After some digging, I found that the cpSpaceSegmentQuery() in dynamics2d_engine.cpp can be called by multiple robots simultaneously to update their light sensors/proximity sensors in parallel, which is the source of the issue. Placing a std::scoped_lock right before that call fixes the crash, but ARGoS is MUCH slower with lots of robots as a result.

If I dig into the chipmunk source, what seems to be happening is the the cpSpaceSegmentQuery() function always performs some kind of hash table reindexing, leading to a race condition when multiple robots (each updated in a different thread) perform parallel queries. I don't know why this is the case; I would not have thought a query would have updated chipmunk data structures. It looks like when the foot-bot dynamics2D physics model is deleted when the foot-bot is transferred between engines that the corresponding shapes/body are removed from the chipmunk instance as well. BUT, removing the shapes/body from the chipmunk space, does not (I think) remove them from the hash index. That seems to happen after every call to cpSpaceSegmentQuery() when spatial hashing is used (amortizing the cost of doing so I guess). At the end of each call to cpSpaceSegmentQuery(), the cpSegmentQuery_helper() function calls remove_orphaned_handles() to cleanup any entities which are no longer in the space, but still in the hash index.

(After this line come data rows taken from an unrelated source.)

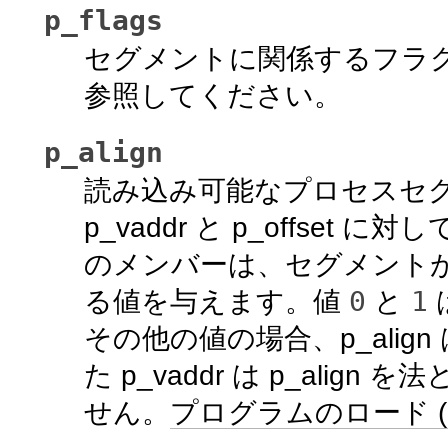
p_flags
セグメントに関係するフラ
参照してください。
p_align
読み込み可能なプロセスセ
p_vaddr と p_offs
のメンバーは、セグメント
0
1
る値を与えます。値
と
その他の値の場合、p_align
た p_vaddr は p_align
せん。
プログラムのロード 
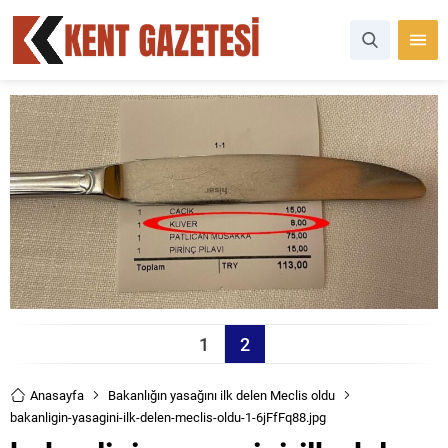
1
2
Anasayfa
Bakanlığın yasağını ilk delen Meclis oldu
bakanligin-yasagini-ilk-delen-meclis-oldu-1-6jFfFq88.jpg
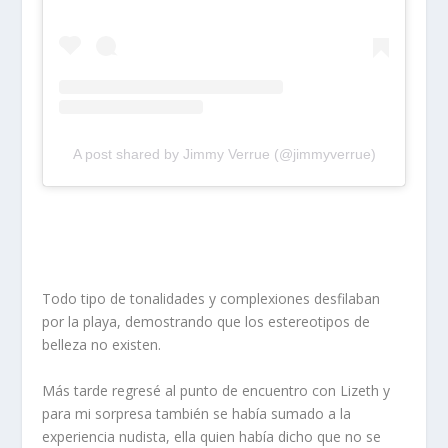
A post shared by Jimmy Verrue (@jimmyverrue)
Todo tipo de tonalidades y complexiones desfilaban
por la playa, demostrando que los estereotipos de
belleza no existen.
Más tarde regresé al punto de encuentro con Lizeth y
para mi sorpresa también se había sumado a la
experiencia nudista, ella quien había dicho que no se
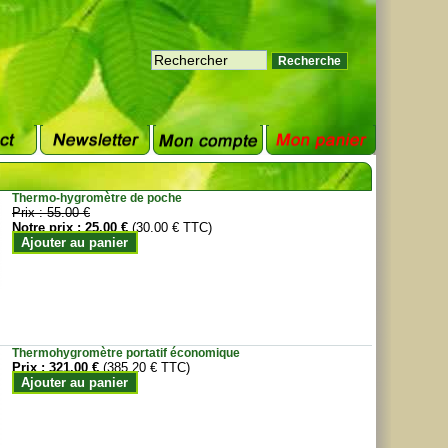
Thermo-hygromètre de poche
Prix :
55.00 €
Notre prix :
25.00 €
(30.00 € TTC)
Ajouter au panier
Thermohygromètre portatif économique
Prix :
321.00 €
(385.20 € TTC)
Ajouter au panier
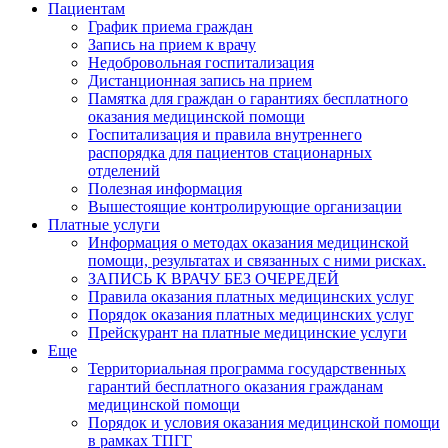
Пациентам
График приема граждан
Запись на прием к врачу
Недобровольная госпитализация
Дистанционная запись на прием
Памятка для граждан о гарантиях бесплатного
оказания медицинской помощи
Госпитализация и правила внутреннего
распорядка для пациентов стационарных
отделений
Полезная информация
Вышестоящие контролирующие организации
Платные услуги
Информация о методах оказания медицинской
помощи, результатах и связанных с ними рисках.
ЗАПИСЬ К ВРАЧУ БЕЗ ОЧЕРЕДЕЙ
Правила оказания платных медицинских услуг
Порядок оказания платных медицинских услуг
Прейскурант на платные медицинские услуги
Еще
Территориальная программа государственных
гарантий бесплатного оказания гражданам
медицинской помощи
Порядок и условия оказания медицинской помощи
в рамках ТПГГ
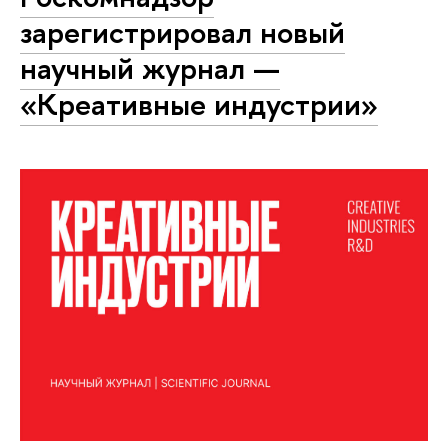
зарегистрировал новый
научный журнал —
«Креативные индустрии»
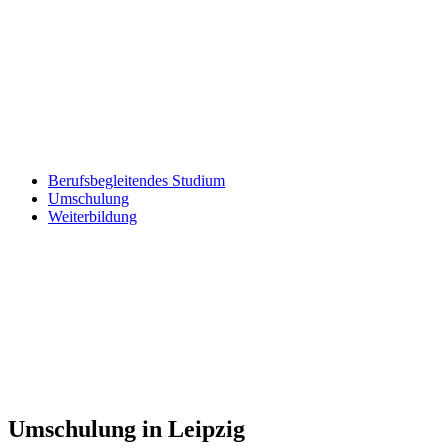
Berufsbegleitendes Studium
Umschulung
Weiterbildung
Umschulung in Leipzig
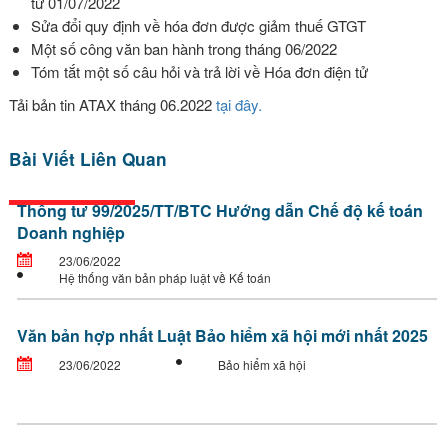
từ 01/07/2022
Sửa đổi quy định về hóa đơn được giảm thuế GTGT
Một số công văn ban hành trong tháng 06/2022
Tóm tắt một số câu hỏi và trả lời về Hóa đơn điện tử
Tải bản tin ATAX tháng 06.2022
tại đây.
Bài Viết Liên Quan
Thông tư 99/2025/TT/BTC Hướng dẫn Chế độ kế toán
Doanh nghiệp
23/06/2022
Hệ thống văn bản pháp luật về Kế toán
Văn bản hợp nhất Luật Bảo hiểm xã hội mới nhất 2025
23/06/2022
Bảo hiểm xã hội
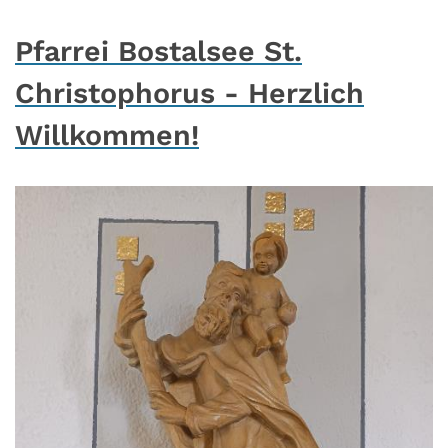
Pfarrei Bostalsee St.
Christophorus - Herzlich
Willkommen!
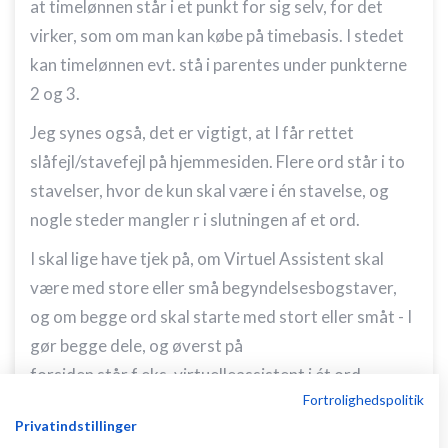
at timelønnen står i et punkt for sig selv, for det
virker, som om man kan købe på timebasis. I stedet
kan timelønnen evt. stå i parentes under punkterne
2 og 3.
Jeg synes også, det er vigtigt, at I får rettet
slåfejl/stavefejl på hjemmesiden. Flere ord står i to
stavelser, hvor de kun skal være i én stavelse, og
nogle steder mangler r i slutningen af et ord.
I skal lige have tjek på, om Virtuel Assistent skal
være med store eller små begyndelsesbogstaver,
og om begge ord skal starte med stort eller småt - I
gør begge dele, og øverst på
forsiden står f.eks. virtuelleassistent i ét ord.
Fortrolighedspolitik
Sådan er der lidt småting hist og pist, og
Privatindstillinger
helhedsindtrykket er jo vigtigt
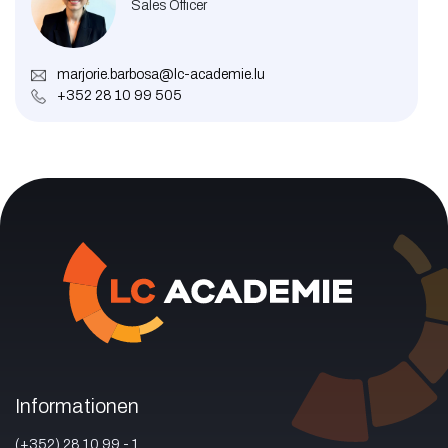
Sales Officer
marjorie.barbosa@lc-academie.lu
+352 28 10 99 505
Informationen
(+352) 28 10 99 - 1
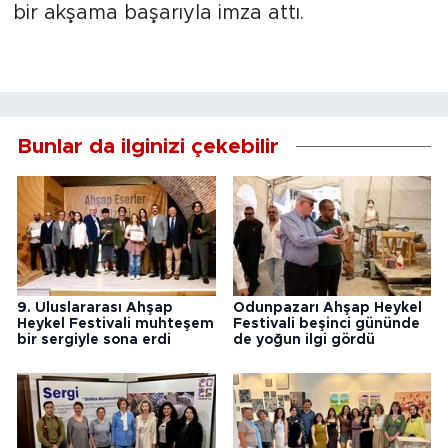
bir akşama başarıyla imza attı.
Bunlar da ilginizi çekebilir
9. Uluslararası Ahşap
Odunpazarı Ahşap Heykel
Heykel Festivali muhteşem
Festivali beşinci gününde
bir sergiyle sona erdi
de yoğun ilgi gördü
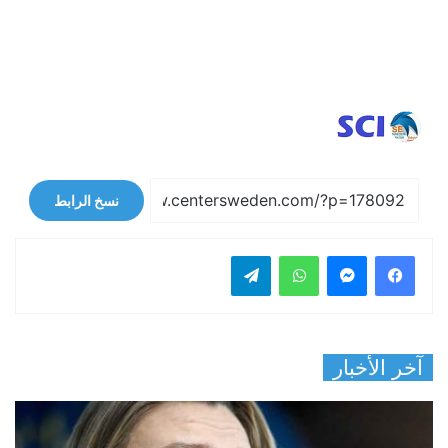
نسخ الرابط
فيسبوك
ماسنجر
واتساب
تيلقرام
آخر الأخبار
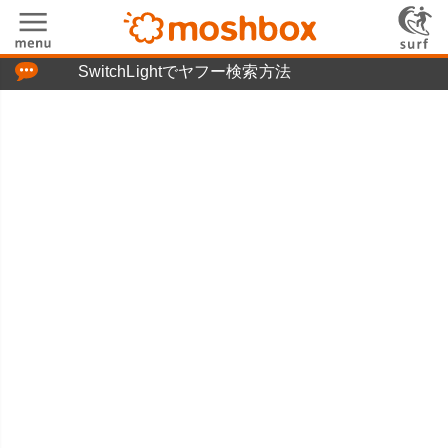
「つぶやき」の使い方
SwitchLightでヤフー検索方法
moshboxについて
moshる!とは
お問い合わせ
ニュースリリース
プライバシーポリシー
利用規約
広告掲載について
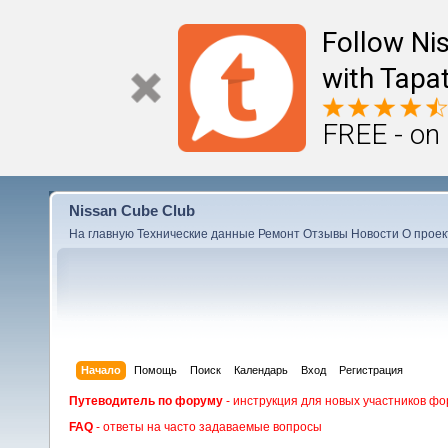
Follow Ni
with Tapat
FREE - on
Nissan Cube Club
На главную
Технические данные
Ремонт
Отзывы
Новости
О проек
Начало
Помощь
Поиск
Календарь
Вход
Регистрация
Путеводитель по форуму
- инструкция для новых участников фо
FAQ
- ответы на часто задаваемые вопросы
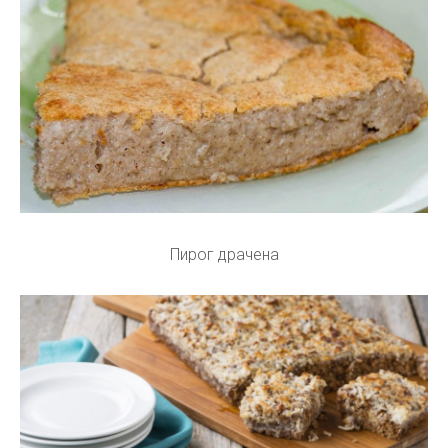
Пирог драчена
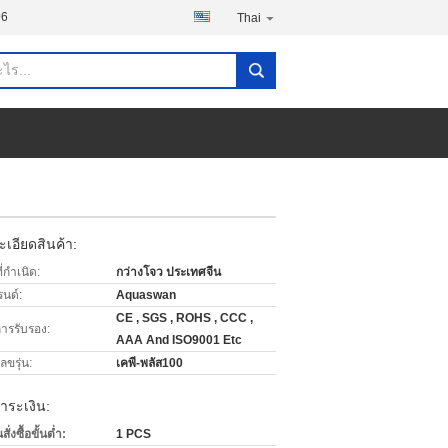
96
Thai
เอียดสินค้า:
่กำเนิด:
กว่างโจว ประเทศจีน
รนด์:
Aquaswan
CE , SGS , ROHS , CCC ,
การรับรอง:
AAA And ISO9001 Etc
ขรุ่น:
เคพี-พลัส100
ำระเงิน:
่งซื้อขั้นต่ำ:
1 PCS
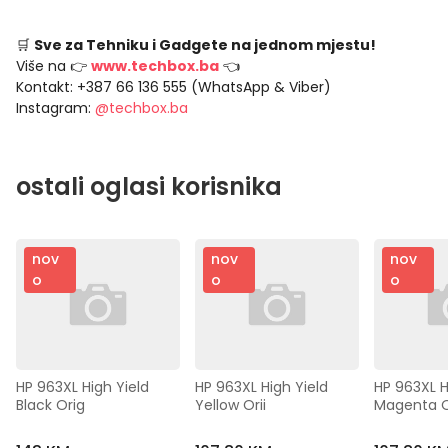
🛒
Sve za Tehniku i Gadgete na jednom mjestu!
Više na 👉
www.techbox.ba
👈
Kontakt: +387 66 136 555 (WhatsApp & Viber)
Instagram:
@techbox.ba
ostali oglasi korisnika
nov
nov
nov
o
o
o
HP 963XL High Yield 
HP 963XL High Yield 
HP 963XL Hi
Black Orig
Yellow Orii
Magenta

ARGoS calls cpSpaceRemoveShape() for each shape attached to body when the dynamics2D object model is deleted, which is all I think would be necessary to purge remove shapes from the space AND the hash index. So I think there we are missing a way to force-purge a removed body/set of shapes from the hash index, or chipmunk doesn't give us a way to do that and we fundamentally can't use spatial hashing with multiple dynamics2d engines in ARGoS.

There isn't really anything in the chipmunk docs about how the spatial hash works/when reindexing is triggered, and there are minimal comments in the code, so I'm mostly guessing here. Hopefully this is helpful when you have time to take a look at this.